202307-165596
2023
Healthfirst, Inc.
Medicaid
Digestive System/ Gastrointestinal
Inpatient Hospital
Medical necessity
Overturned
Case Summary
Diagnosis: Abdominal pain.
Treatment: Inpatient admission.
The insurer denied the inpatient admission.
The determination is overturned.
This is a female patient who presented to the emergency department (ED) with recurrent episodic abdominal pain and recent admission for cholelithiasis with common bile duct dilation. She had been discharged earlier in the day with close surgery follow-up and plans for a cholecystectomy. She woke up from sleeping with inconsolable crying, curling up in pain. She vomited once after arrival to the emergency department (ED). Pediatric Surgery was consulted with a recommendation for ultrasound, nothing by mouth, and intravenous (IV) fluids. An ultrasound was negative for intussusception, revealing cholelithiasis with gallbladder wall thickening and hyperemia and a non-mobile stone and mildly common bile duct dilation, two large right ovarian cysts and one large left ovarian cyst. She was admitted for possible surgical management.

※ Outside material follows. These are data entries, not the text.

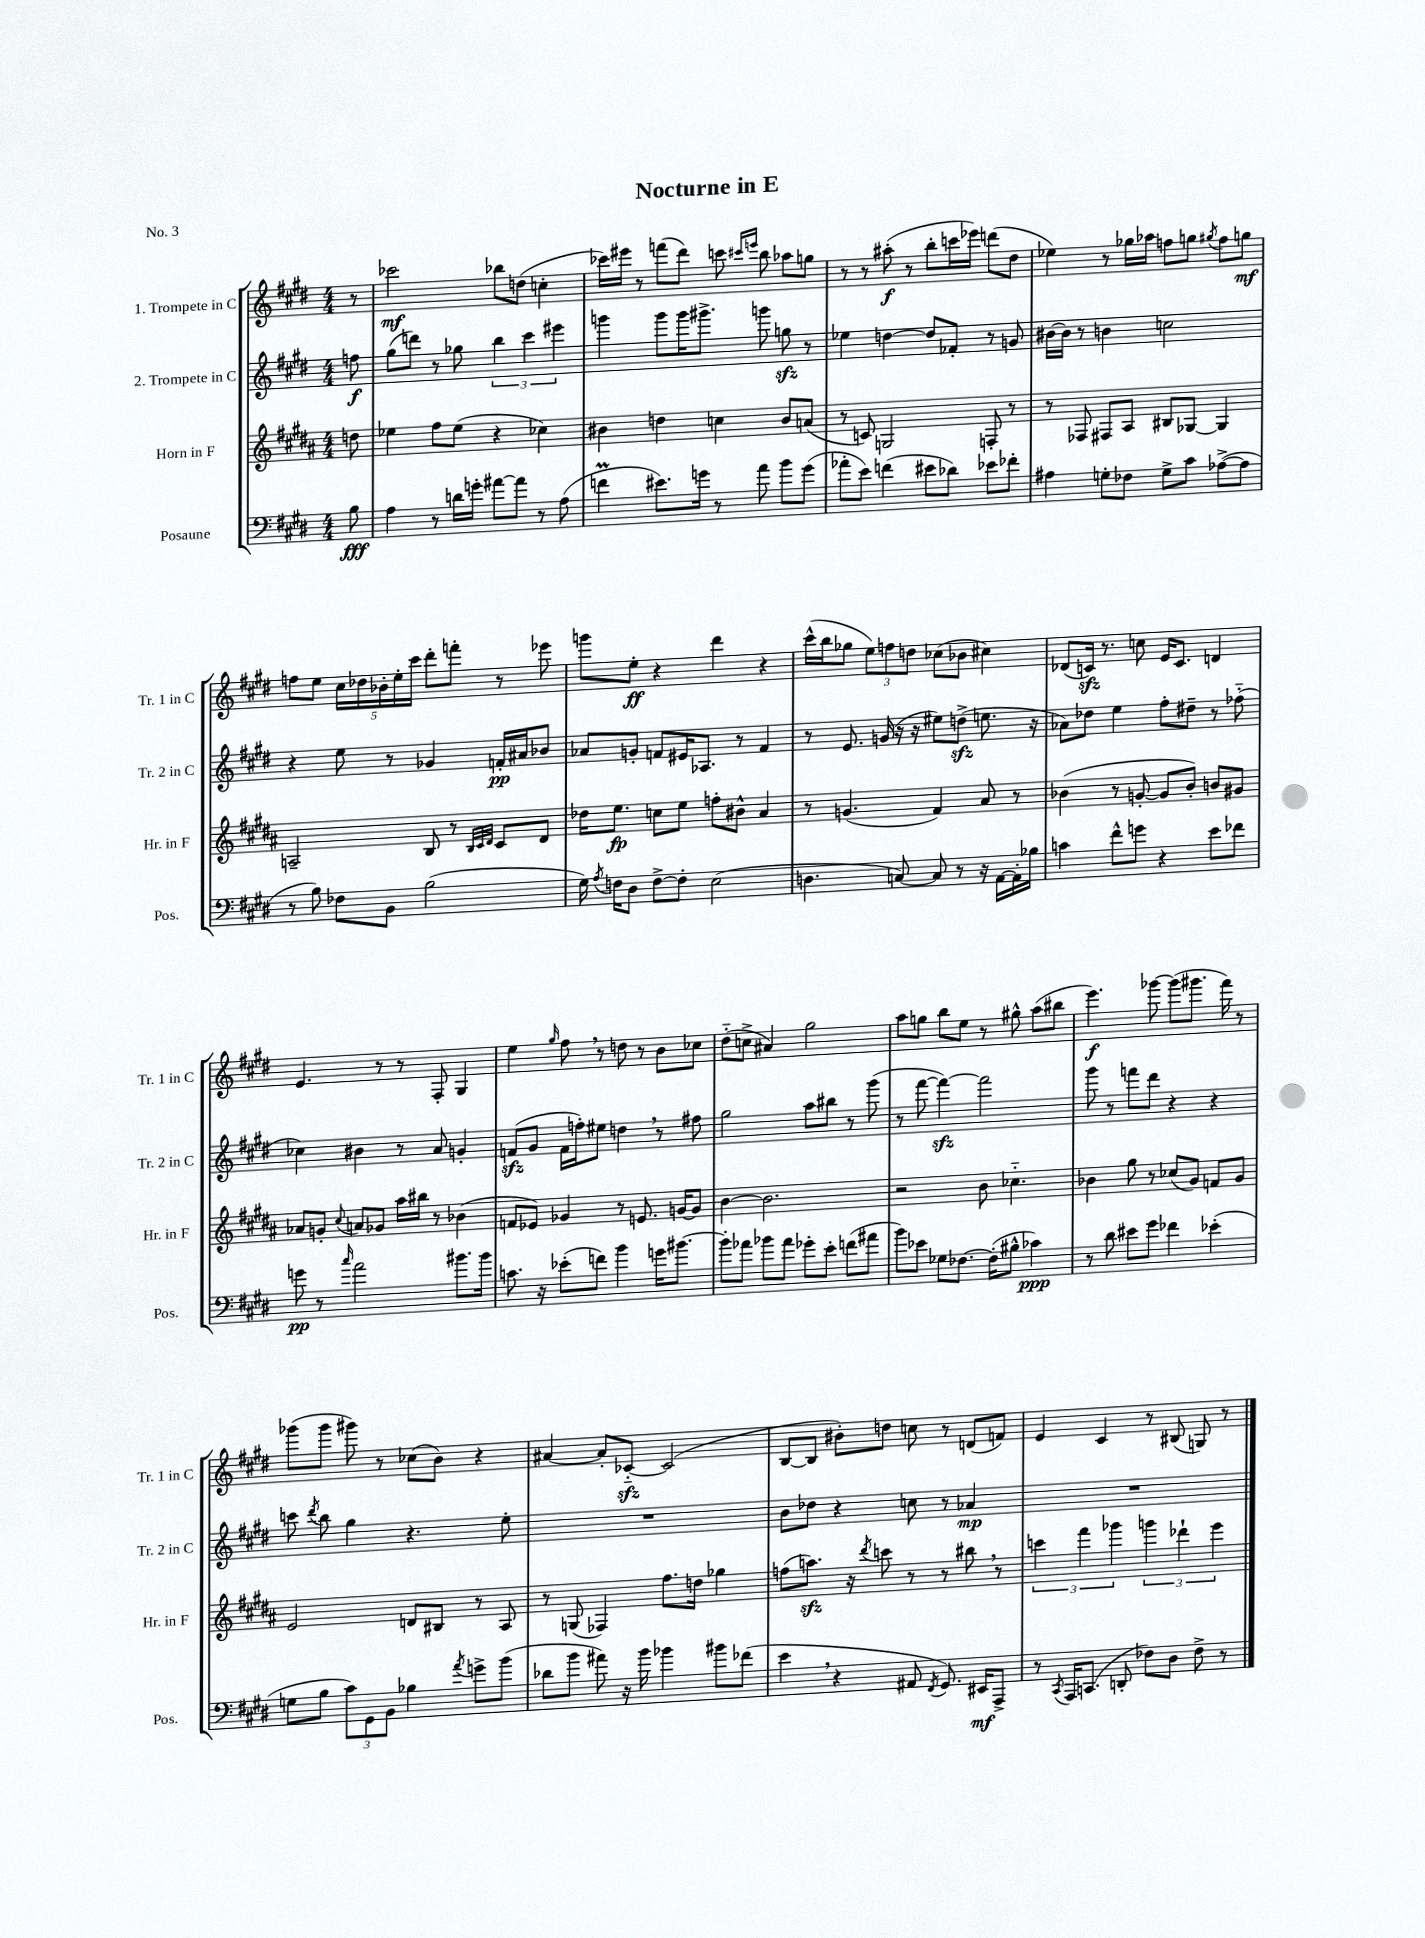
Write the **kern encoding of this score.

**kern	**kern	**kern	**kern
*staff4	*staff3	*staff2	*staff1
*clefF4	*clefG2	*clefG2	*clefG2
*k[f#c#g#d#]	*k[f#c#g#d#a#]	*k[f#c#g#d#]	*k[f#c#g#d#]
*M4/4	*M4/4	*M4/4	*M4/4
8B	8dd	8ff	8r
=	=	=	=
4A	4ee-	(8gg#	2ccc-
.	.	8ddd)	.
8r	8ff#	8r	.
16d	(8ee-	8gg-	.
16g'	.	.	.
[8a#	4r	6bb	8bb-
8a#]	.	.	(8dd
.	.	6ccc#	.
8r	4cc-)	.	4cc'
.	.	6eee#	.
(8A	.	.	.
=	=	=	=
4f	4b#	4ggg	16ccc-)
.	.	.	16eee#
.	.	.	8r
8.e#)	4dd	8ggg	(8fff
.	.	16ggg	8ddd#)
16g	.	8.ggg#^	.
8r	4cc	.	8ccc
.	.	.	16qqccc#
.	.	.	16qqeee
8a	.	8ggg	8bb
8b	8b#	8gg	8aa-
(8g	(8a	8r	8gg
=	=	=	=
8a-'	8r	4ee-	8r
8e)	8c)	.	8r
(4f	2G	[4dd	(8aa#'
.	.	.	8r
8e#	.	8dd]	8bb'
8d-)	.	8f-'	16ccc
.	.	.	16eee-)
8e-	8F'	8r	(8ddd
8f-'	8r	8g	8dd#
=	=	=	=
4A#	8r	[16b#	4ee-)
.	.	16b#]	.
.	8F-	8r	.
8G'	8F#	4b	8r
8F-	8A#	.	16gg-
.	.	.	16aa-
8G^	8B#	2cc	8ff
8c#	[8G-	.	8gg
.	.	.	8qgg#
([8A-^	4G-]	.	8ff
8A-]	.	.	8gg
=	=	=	=
8r	2A~	4r	8ff
8B)	.	.	8ee
8F-	.	8ee	20cc#
.	.	.	20dd-
.	.	.	20b-'
8BB	.	8r	.
.	.	.	20ee'
.	.	.	20ccc#
(2B	8B	4g-	8ddd#'
.	8r	.	8fff'
.	32qqB	.	.
.	32qqc#	.	.
.	32qqd#	.	.
.	8c#	16f'	8r
.	.	16a#	.
.	8d#	8b-	8eee-
=	=	=	=
16G#)	16dd-	8a-	8ggg
8qA	.	.	.
16F	8.ee	.	.
8D#	.	8g'	8ee'
[8F^	8cc	8f	4r
8F']	8ee	16e#	.
.	.	8.A-	.
(2E	8ff'	.	4ddd#
.	8b#^^	8r	.
.	4a#	4f	4r
=	=	=	=
4.D	8r	8r	(16ccc#^^
.	.	.	16bb
.	(4.g	8.e	8gg-
.	.	.	12ee)
.	.	(16g	.
.	.	.	12ff
[8C)	.	16r	.
.	.	.	12dd
.	.	16r	.
8C]	4f#)	8ee#)	(8cc-
8r	.	(8dd^	8b-
16r	8a#	8.ee	4cc#)
[16AA	.	.	.
16AA']	8r	.	.
16B-	.	16r	.
=	=	=	=
4c	(4b-	8a-)	(8d-
.	.	8dd-	16c)
.	.	.	8.r
8f#^^	8r	4ee	.
8g	[8g'	.	8cc
4r	8g]	8ff#'	16e
.	.	.	8.c
.	8b-')	8dd#~	.
8e	8b	8r	4d
8f-	8g#	(8ff-'~	.
=	=	=	=
8g	8a-	4cc-)	4.e
8r	8g'	.	.
16qqcc#	8qqcc#	.	.
2a	8a	4b#	.
.	8g-	.	8r
.	16aa#	8r	8r
.	16bb#	.	.
.	8r	8a	8F#'
8.b#	(4b-	4g'	4G#
16b#	.	.	.
=	=	=	=
8.c	8f	(8f	4ee
.	8e-)	8g#	.
16r	.	.	.
.	.	.	16qqgg#
(8e-'	4g-	16f	8ff#
.	.	16ff')	.
8f)	.	8ee#	8r
4b	8r	4dd	8dd
.	8.e	.	8r
16g	.	8r	8b
[8.b#	[16g	.	.
.	8g]	8ff#	8cc-
=	=	=	=
8b#']	[4b	2gg#	(8dd#'~
8a-	.	.	8cc^
8b-	2.b]	.	4a#)
8a-	.	.	.
8g-'	.	8aa	2gg#
8e'	.	8bb#	.
(8f	.	8r	.
8a#	.	(8ggg#	.
=	=	=	=
8b)	2r	8r	8aa
8e-	.	[8fff#	8gg
8G-	.	4fff#_)	8bb
[8.F-	.	.	8ee
.	8b	2fff#]	8r
(16F-']	.	.	.
8B#^^	4.cc-'~	.	8gg#^^
4c-)	.	.	(8aa
.	.	.	8bb#
=	=	=	=
8r	4b-	8ggg#	4.eee)
8d#	.	8r	.
8e#	8gg#	8fff	.
8g#	8r	8ddd#	[8ggg-
4f-	(8cc-	4r	(8ggg-]
.	8g#)	.	8.ggg#
(4e-'	8f	4r	.
.	.	.	16fff#)
.	8g#	.	8r
=	=	=	=
8G	2e	8ccc	(8ggg-
.	.	8qddd#	.
8B	.	8bb	8ggg-
12c#)	.	4gg#	8ggg#)
12GG#	.	.	.
.	.	.	8r
12BB	.	.	.
4B-	8d	4.r	(8cc-
.	8B#	.	8b)
8qa	.	.	.
8g^	8r	.	4r
(8b	8A#	8ee'	.
=	=	=	=
8d-	8r	1r	[4a#
8b	(8G	.	.
8a#)	4F-)	.	8a#']
16r	.	.	[8c-'~
16b	.	.	.
4b-	8.ff#	.	(2c-]
.	16dd	.	.
8b#	4gg-	.	.
(8f-	.	.	.
=	=	=	=
4e	(8ff	8b	[8B
.	8.aa)	8dd-	8B]
4r	.	4r	8b#')
.	16r	.	.
.	8qddd#	.	.
.	8ccc	.	8dd
8AA#	8r	8cc	8cc
8qFF#	.	.	.
8.GG#)	8r	8r	8r
.	8bb#	4a-	(8d
16EE#	.	.	.
8AAA^	8r	.	8f)
=	=	=	=
8r	6ccc	1r	4e
8qCC#	.	.	.
16AAA	.	.	.
.	6fff#	.	.
(8.CC	.	.	.
.	.	.	4c#
.	6ggg-	.	.
8DD'	.	.	.
8F-)	6ggg	.	8r
8D#	.	.	(8B#
.	6ddd-`	.	.
8F-^	.	.	8G)
.	6eee	.	.
8r	.	.	8r
==	==	==	==
*-	*-	*-	*-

Admission orders included Ceftriaxone, repeat gallbladder ultrasound, expected cholecystectomy, additional labs per gastroenterology, and pre-operative labs. She had no vomiting overnight. The pain was successfully treated with Tylenol. A repeat ultrasound was negative for gallstones, yielding no indication for cholecystectomy. She was instead started on ursodiol per pediatric gastroenterology. Follow-up with pediatric hematology and pediatric surgery was also recommended. She was subsequently deemed stable for discharge home. At issue is the medical necessity of an inpatient stay.
Acute inpatient admission was medically necessary. Infantile cholelithiasis is a rare condition that may require surgical management or may resolve spontaneously. Conservative non-surgical management may include medication or endoscopic retrograde cholangiopancreatography. Risk factors include total parenteral nutrition (TPN), diuretics, specific antibiotics, congenital heart disease, prematurity, or malabsorption. Complications include choledocholithiasis, cholecystitis, and pancreatitis. This young female infant with cholelithiasis and intended surgery presented after discharge from the hospital earlier that day with pain and inconsolable crying. She had no laboratory evidence of pancreatitis, but ultrasound revealed cholelithiasis and ovarian cysts. She was admitted in anticipation of cholecystectomy. While she had vomiting in the emergency department (ED), she had no further vomiting following admission. She was monitored closely with both pediatric surgery and pediatric gastroenterology consulting. Prior to anticipated surgery, another ultrasound was obtained revealing resolution of cholelithiasis. There was no longer indication for surgical management, and she was placed on ursodiol prior to discharge. While she was not hospitalized for a long time and ultimately did not require parenteral pain management or surgical intervention, she presented with signs and symptoms leading toward need for surgery. The level of care necessary in this rare and complicated situation was most consistent with acute inpatient management regardless of duration of hospital stay.